Activity: Your output must be a faithful copy of the listing underneath.

Dataset:
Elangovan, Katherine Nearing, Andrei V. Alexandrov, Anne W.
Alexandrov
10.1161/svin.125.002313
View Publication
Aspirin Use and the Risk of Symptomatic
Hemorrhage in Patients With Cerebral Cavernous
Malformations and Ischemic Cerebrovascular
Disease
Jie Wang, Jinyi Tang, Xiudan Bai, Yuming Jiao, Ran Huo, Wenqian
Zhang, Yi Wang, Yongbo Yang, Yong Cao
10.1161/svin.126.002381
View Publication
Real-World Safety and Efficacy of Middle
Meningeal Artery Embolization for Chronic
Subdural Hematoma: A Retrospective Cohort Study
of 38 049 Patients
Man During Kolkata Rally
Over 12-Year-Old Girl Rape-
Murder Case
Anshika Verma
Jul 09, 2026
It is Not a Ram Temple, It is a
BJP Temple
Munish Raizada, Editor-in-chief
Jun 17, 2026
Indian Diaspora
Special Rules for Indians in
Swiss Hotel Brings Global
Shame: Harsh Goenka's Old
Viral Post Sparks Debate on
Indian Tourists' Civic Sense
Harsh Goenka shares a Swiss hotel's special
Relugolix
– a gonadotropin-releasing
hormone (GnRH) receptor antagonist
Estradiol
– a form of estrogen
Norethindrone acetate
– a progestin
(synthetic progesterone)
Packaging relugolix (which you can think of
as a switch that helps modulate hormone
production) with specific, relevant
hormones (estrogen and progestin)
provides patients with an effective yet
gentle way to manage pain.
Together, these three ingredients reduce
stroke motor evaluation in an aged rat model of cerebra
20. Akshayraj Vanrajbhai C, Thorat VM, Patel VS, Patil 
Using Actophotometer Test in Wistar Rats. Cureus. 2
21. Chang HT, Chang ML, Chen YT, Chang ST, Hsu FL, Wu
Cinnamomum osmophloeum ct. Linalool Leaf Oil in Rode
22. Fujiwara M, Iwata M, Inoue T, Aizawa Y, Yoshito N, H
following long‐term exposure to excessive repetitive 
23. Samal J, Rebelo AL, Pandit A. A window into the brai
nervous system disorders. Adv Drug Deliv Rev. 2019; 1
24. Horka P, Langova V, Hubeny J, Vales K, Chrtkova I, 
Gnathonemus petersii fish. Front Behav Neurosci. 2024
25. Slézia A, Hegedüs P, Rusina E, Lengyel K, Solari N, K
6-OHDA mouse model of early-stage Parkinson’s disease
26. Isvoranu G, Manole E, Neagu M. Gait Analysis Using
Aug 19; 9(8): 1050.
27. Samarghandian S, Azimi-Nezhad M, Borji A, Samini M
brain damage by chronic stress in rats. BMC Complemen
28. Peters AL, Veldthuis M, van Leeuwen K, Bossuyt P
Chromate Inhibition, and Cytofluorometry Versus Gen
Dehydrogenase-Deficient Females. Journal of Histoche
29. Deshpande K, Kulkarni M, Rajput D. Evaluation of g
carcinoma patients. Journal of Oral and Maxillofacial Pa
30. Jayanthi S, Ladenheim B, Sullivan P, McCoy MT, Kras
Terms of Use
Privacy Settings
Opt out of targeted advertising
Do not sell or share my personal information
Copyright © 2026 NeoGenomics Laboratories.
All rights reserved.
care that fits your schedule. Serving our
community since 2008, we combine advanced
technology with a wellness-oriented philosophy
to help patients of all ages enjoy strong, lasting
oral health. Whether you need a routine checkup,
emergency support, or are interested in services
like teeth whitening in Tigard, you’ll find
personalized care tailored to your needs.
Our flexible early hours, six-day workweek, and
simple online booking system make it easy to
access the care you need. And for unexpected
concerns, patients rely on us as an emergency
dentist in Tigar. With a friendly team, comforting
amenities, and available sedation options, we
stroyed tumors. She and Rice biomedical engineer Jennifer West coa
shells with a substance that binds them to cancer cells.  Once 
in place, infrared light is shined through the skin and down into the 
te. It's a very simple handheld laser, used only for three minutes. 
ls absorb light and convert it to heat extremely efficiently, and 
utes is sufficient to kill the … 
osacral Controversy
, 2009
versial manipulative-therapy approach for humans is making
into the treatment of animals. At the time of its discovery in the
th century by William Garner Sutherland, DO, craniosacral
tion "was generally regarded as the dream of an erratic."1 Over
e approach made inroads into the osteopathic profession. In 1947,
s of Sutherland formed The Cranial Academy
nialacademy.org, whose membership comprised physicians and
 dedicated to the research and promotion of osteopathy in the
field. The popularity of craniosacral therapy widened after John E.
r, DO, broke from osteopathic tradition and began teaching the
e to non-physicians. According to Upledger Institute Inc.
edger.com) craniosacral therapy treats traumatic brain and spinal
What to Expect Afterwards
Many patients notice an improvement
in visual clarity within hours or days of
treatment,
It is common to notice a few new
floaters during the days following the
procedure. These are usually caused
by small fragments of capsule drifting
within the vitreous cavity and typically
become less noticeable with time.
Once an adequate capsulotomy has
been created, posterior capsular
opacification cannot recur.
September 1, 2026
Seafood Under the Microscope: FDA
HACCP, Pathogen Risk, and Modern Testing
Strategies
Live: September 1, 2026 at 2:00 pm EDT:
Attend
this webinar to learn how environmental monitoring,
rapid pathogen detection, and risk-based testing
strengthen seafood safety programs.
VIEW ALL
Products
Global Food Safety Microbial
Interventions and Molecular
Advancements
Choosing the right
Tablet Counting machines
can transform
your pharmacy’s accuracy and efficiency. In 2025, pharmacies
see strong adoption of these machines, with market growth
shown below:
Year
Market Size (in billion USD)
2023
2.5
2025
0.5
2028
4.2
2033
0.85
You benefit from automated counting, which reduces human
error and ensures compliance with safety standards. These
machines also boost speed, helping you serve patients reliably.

Answer to this problem:
Elangovan, Katherine Nearing, Andrei V. Alexandrov, Anne W.
Alexandrov
10.1161/svin.125.002313
View Publication
Aspirin Use and the Risk of Symptomatic
Hemorrhage in Patients With Cerebral Cavernous
Malformations and Ischemic Cerebrovascular
Disease
Jie Wang, Jinyi Tang, Xiudan Bai, Yuming Jiao, Ran Huo, Wenqian
Zhang, Yi Wang, Yongbo Yang, Yong Cao
10.1161/svin.126.002381
View Publication
Real-World Safety and Efficacy of Middle
Meningeal Artery Embolization for Chronic
Subdural Hematoma: A Retrospective Cohort Study
of 38 049 Patients
Man During Kolkata Rally
Over 12-Year-Old Girl Rape-
Murder Case
Anshika Verma
Jul 09, 2026
It is Not a Ram Temple, It is a
BJP Temple
Munish Raizada, Editor-in-chief
Jun 17, 2026
Indian Diaspora
Special Rules for Indians in
Swiss Hotel Brings Global
Shame: Harsh Goenka's Old
Viral Post Sparks Debate on
Indian Tourists' Civic Sense
Harsh Goenka shares a Swiss hotel's special
Relugolix
– a gonadotropin-releasing
hormone (GnRH) receptor antagonist
Estradiol
– a form of estrogen
Norethindrone acetate
– a progestin
(synthetic progesterone)
Packaging relugolix (which you can think of
as a switch that helps modulate hormone
production) with specific, relevant
hormones (estrogen and progestin)
provides patients with an effective yet
gentle way to manage pain.
Together, these three ingredients reduce
stroke motor evaluation in an aged rat model of cerebra
20. Akshayraj Vanrajbhai C, Thorat VM, Patel VS, Patil 
Using Actophotometer Test in Wistar Rats. Cureus. 2
21. Chang HT, Chang ML, Chen YT, Chang ST, Hsu FL, Wu
Cinnamomum osmophloeum ct. Linalool Leaf Oil in Rode
22. Fujiwara M, Iwata M, Inoue T, Aizawa Y, Yoshito N, H
following long‐term exposure to excessive repetitive 
23. Samal J, Rebelo AL, Pandit A. A window into the brai
nervous system disorders. Adv Drug Deliv Rev. 2019; 1
24. Horka P, Langova V, Hubeny J, Vales K, Chrtkova I, 
Gnathonemus petersii fish. Front Behav Neurosci. 2024
25. Slézia A, Hegedüs P, Rusina E, Lengyel K, Solari N, K
6-OHDA mouse model of early-stage Parkinson’s disease
26. Isvoranu G, Manole E, Neagu M. Gait Analysis Using
Aug 19; 9(8): 1050.
27. Samarghandian S, Azimi-Nezhad M, Borji A, Samini M
brain damage by chronic stress in rats. BMC Complemen
28. Peters AL, Veldthuis M, van Leeuwen K, Bossuyt P
Chromate Inhibition, and Cytofluorometry Versus Gen
Dehydrogenase-Deficient Females. Journal of Histoche
29. Deshpande K, Kulkarni M, Rajput D. Evaluation of g
carcinoma patients. Journal of Oral and Maxillofacial Pa
30. Jayanthi S, Ladenheim B, Sullivan P, McCoy MT, Kras
Terms of Use
Privacy Settings
Opt out of targeted advertising
Do not sell or share my personal information
Copyright © 2026 NeoGenomics Laboratories.
All rights reserved.
care that fits your schedule. Serving our
community since 2008, we combine advanced
technology with a wellness-oriented philosophy
to help patients of all ages enjoy strong, lasting
oral health. Whether you need a routine checkup,
emergency support, or are interested in services
like teeth whitening in Tigard, you’ll find
personalized care tailored to your needs.
Our flexible early hours, six-day workweek, and
simple online booking system make it easy to
access the care you need. And for unexpected
concerns, patients rely on us as an emergency
dentist in Tigar. With a friendly team, comforting
amenities, and available sedation options, we
stroyed tumors. She and Rice biomedical engineer Jennifer West coa
shells with a substance that binds them to cancer cells.  Once 
in place, infrared light is shined through the skin and down into the 
te. It's a very simple handheld laser, used only for three minutes. 
ls absorb light and convert it to heat extremely efficiently, and 
utes is sufficient to kill the … 
osacral Controversy
, 2009
versial manipulative-therapy approach for humans is making
into the treatment of animals. At the time of its discovery in the
th century by William Garner Sutherland, DO, craniosacral
tion "was generally regarded as the dream of an erratic."1 Over
e approach made inroads into the osteopathic profession. In 1947,
s of Sutherland formed The Cranial Academy
nialacademy.org, whose membership comprised physicians and
 dedicated to the research and promotion of osteopathy in the
field. The popularity of craniosacral therapy widened after John E.
r, DO, broke from osteopathic tradition and began teaching the
e to non-physicians. According to Upledger Institute Inc.
edger.com) craniosacral therapy treats traumatic brain and spinal
What to Expect Afterwards
Many patients notice an improvement
in visual clarity within hours or days of
treatment,
It is common to notice a few new
floaters during the days following the
procedure. These are usually caused
by small fragments of capsule drifting
within the vitreous cavity and typically
become less noticeable with time.
Once an adequate capsulotomy has
been created, posterior capsular
opacification cannot recur.
September 1, 2026
Seafood Under the Microscope: FDA
HACCP, Pathogen Risk, and Modern Testing
Strategies
Live: September 1, 2026 at 2:00 pm EDT:
Attend
this webinar to learn how environmental monitoring,
rapid pathogen detection, and risk-based testing
strengthen seafood safety programs.
VIEW ALL
Products
Global Food Safety Microbial
Interventions and Molecular
Advancements
Choosing the right
Tablet Counting machines
can transform
your pharmacy’s accuracy and efficiency. In 2025, pharmacies
see strong adoption of these machines, with market growth
shown below:
Year
Market Size (in billion USD)
2023
2.5
2025
0.5
2028
4.2
2033
0.85
You benefit from automated counting, which reduces human
error and ensures compliance with safety standards. These
machines also boost speed, helping you serve patients reliably.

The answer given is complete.